OBJECTIVE: Shoulder dystocia is a major obstetric emergency defined as a failure of delivery of the fetal shoulder(s). This study evaluated whether an obstetric maneuver, the push back maneuver performed gently on the fetal head during delivery, could reduce the risk of shoulder dystocia.

STUDY DESIGN: We performed a multicenter, randomized, single-blind trial to compare the push back maneuver with usual care in parturient women at term. The primary outcome, shoulder dystocia, was considered to have occurred if, after delivery of the fetal head, any additional obstetric maneuver, beginning with the McRoberts maneuver, other than gentle downward traction and episiotomy was required.

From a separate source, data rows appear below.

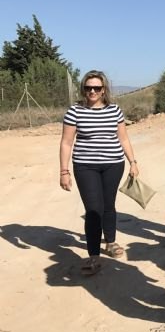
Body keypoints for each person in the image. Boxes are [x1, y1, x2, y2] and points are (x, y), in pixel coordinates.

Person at [59, 70, 139, 276]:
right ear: (83, 89)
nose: (92, 91)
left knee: (109, 205)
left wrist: (133, 162)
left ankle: (110, 242)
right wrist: (64, 171)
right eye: (88, 88)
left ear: (104, 90)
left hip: (113, 164)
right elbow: (67, 143)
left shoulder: (114, 110)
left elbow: (123, 139)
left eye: (96, 88)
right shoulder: (75, 111)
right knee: (94, 209)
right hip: (85, 166)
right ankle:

RESULTS: We randomly assigned 522 women to the push back maneuver group (group P) and 523 women to the standard vaginal delivery group (group S). Finally, 473 women assigned to group P and 472 women assigned to group S delivered vaginally. The rate of shoulder dystocia was significantly lower in group P (1·5%) than in group S (3·8%) (odds ratio [OR] 0·38 [0·16-0·92]; P = 0·03). After adjustment for predefined main risk factors, dystocia remained significantly lower in group P than in group S. There were no significant between-group differences in neonatal complications, including brachial plexus injury, clavicle fracture, hematoma and generalized asphyxia.

CONCLUSION: In this trial in 945 women who delivered vaginally, the push back maneuver significantly decreased the risk of shoulder dystocia, as compared with standard vaginal delivery.